**TASK DIRECTIONS**
Pictures excluded, please retype exactly the lines from the start of the data through the line that contains "G04 Gerber Fmt", both ends kept, and nothing beyond them.

**DATA SECTION**

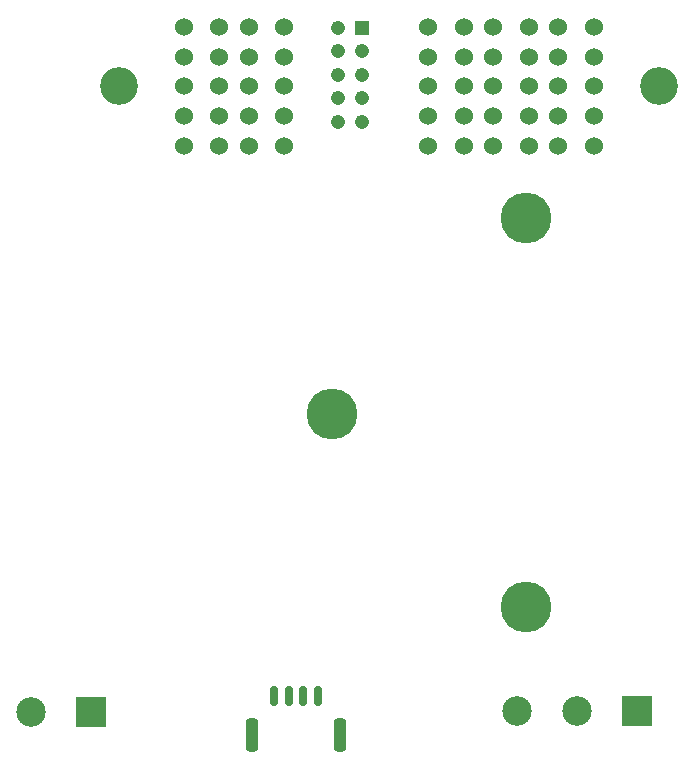
<source format=gbr>
%TF.GenerationSoftware,KiCad,Pcbnew,(6.0.1-0)*%
%TF.CreationDate,2023-01-20T10:08:17-08:00*%
%TF.ProjectId,ESC Daughterboard,45534320-4461-4756-9768-746572626f61,rev?*%
%TF.SameCoordinates,Original*%
%TF.FileFunction,Soldermask,Top*%
%TF.FilePolarity,Negative*%
%FSLAX46Y46*%
G04 Gerber Fmt 4.6, Leading zero omitted, Abs format (unit mm)*
G04 Created by KiCad (PCBNEW (6.0.1-0)) date 2023-01-20 10:08:17*
%MOMM*%
%LPD*%
G01*
G04 APERTURE LIST*
G04 Aperture macros list*
%AMRoundRect*
0 Rectangle with rounded corners*
0 $1 Rounding radius*
0 $2 $3 $4 $5 $6 $7 $8 $9 X,Y pos of 4 corners*
0 Add a 4 corners polygon primitive as box body*
4,1,4,$2,$3,$4,$5,$6,$7,$8,$9,$2,$3,0*
0 Add four circle primitives for the rounded corners*
1,1,$1+$1,$2,$3*
1,1,$1+$1,$4,$5*
1,1,$1+$1,$6,$7*
1,1,$1+$1,$8,$9*
0 Add four rect primitives between the rounded corners*
20,1,$1+$1,$2,$3,$4,$5,0*
20,1,$1+$1,$4,$5,$6,$7,0*
20,1,$1+$1,$6,$7,$8,$9,0*
20,1,$1+$1,$8,$9,$2,$3,0*%
G04 Aperture macros list end*
%ADD10R,2.500000X2.500000*%
%ADD11C,2.500000*%
%ADD12C,4.300000*%
%ADD13RoundRect,0.150000X0.150000X0.700000X-0.150000X0.700000X-0.150000X-0.700000X0.150000X-0.700000X0*%
%ADD14RoundRect,0.250000X0.250000X1.150000X-0.250000X1.150000X-0.250000X-1.150000X0.250000X-1.150000X0*%
%ADD15C,3.200000*%
%ADD16R,1.208000X1.208000*%
%ADD17C,1.208000*%
%ADD18C,1.530000*%
G04 APERTURE END LIST*
D10*
%TO.C,Phase 1*%
X167400000Y-119800000D03*
D11*
X162320000Y-119800000D03*
X157240000Y-119800000D03*
%TD*%
D12*
%TO.C,H1*%
X157960000Y-111000000D03*
%TD*%
D13*
%TO.C,CAN*%
X140375000Y-118460000D03*
X139125000Y-118460000D03*
X137875000Y-118460000D03*
X136625000Y-118460000D03*
D14*
X134775000Y-121810000D03*
X142225000Y-121810000D03*
%TD*%
D15*
%TO.C,J5*%
X123500000Y-66892500D03*
X169210000Y-66892500D03*
D16*
X144070000Y-61902500D03*
D17*
X142070000Y-61902500D03*
X144070000Y-63902500D03*
X142070000Y-63902500D03*
X144070000Y-65902500D03*
X142070000Y-65902500D03*
X144070000Y-67902500D03*
X142070000Y-67902500D03*
X144070000Y-69902500D03*
X142070000Y-69902500D03*
D18*
X163710000Y-71892500D03*
X163710000Y-69392500D03*
X163710000Y-66892500D03*
X163710000Y-64392500D03*
X163710000Y-61892500D03*
X160710000Y-61892500D03*
X160710000Y-64392500D03*
X160710000Y-66892500D03*
X160710000Y-69392500D03*
X160710000Y-71892500D03*
X158210000Y-71892500D03*
X158210000Y-69392500D03*
X158210000Y-66892500D03*
X158210000Y-64392500D03*
X158210000Y-61892500D03*
X155210000Y-61892500D03*
X155210000Y-64392500D03*
X155210000Y-66892500D03*
X155210000Y-69392500D03*
X155210000Y-71892500D03*
X152710000Y-71892500D03*
X152710000Y-69392500D03*
X152710000Y-66892500D03*
X152710000Y-64392500D03*
X152710000Y-61892500D03*
X149710000Y-61892500D03*
X149710000Y-64392500D03*
X149710000Y-66892500D03*
X149710000Y-69392500D03*
X149710000Y-71892500D03*
X137500000Y-71892500D03*
X137500000Y-69392500D03*
X137500000Y-66892500D03*
X137500000Y-64392500D03*
X137500000Y-61892500D03*
X134500000Y-61892500D03*
X134500000Y-64392500D03*
X134500000Y-66892500D03*
X134500000Y-69392500D03*
X134500000Y-71892500D03*
X132000000Y-71892500D03*
X132000000Y-69392500D03*
X132000000Y-66892500D03*
X132000000Y-64392500D03*
X132000000Y-61892500D03*
X129000000Y-61892500D03*
X129000000Y-64392500D03*
X129000000Y-66892500D03*
X129000000Y-69392500D03*
X129000000Y-71892500D03*
%TD*%
D12*
%TO.C,H3*%
X141560000Y-94600000D03*
%TD*%
%TO.C,H2*%
X157960000Y-78000000D03*
%TD*%
D10*
%TO.C,J2*%
X121165000Y-119820000D03*
D11*
X116085000Y-119820000D03*
%TD*%
M02*

</source>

**RESPONSE AREA**
<source format=gbr>
%TF.GenerationSoftware,KiCad,Pcbnew,(6.0.1-0)*%
%TF.CreationDate,2023-01-20T10:08:17-08:00*%
%TF.ProjectId,ESC Daughterboard,45534320-4461-4756-9768-746572626f61,rev?*%
%TF.SameCoordinates,Original*%
%TF.FileFunction,Soldermask,Top*%
%TF.FilePolarity,Negative*%
%FSLAX46Y46*%
G04 Gerber Fmt 4.6, Leading zero omitted, Abs format (unit mm)*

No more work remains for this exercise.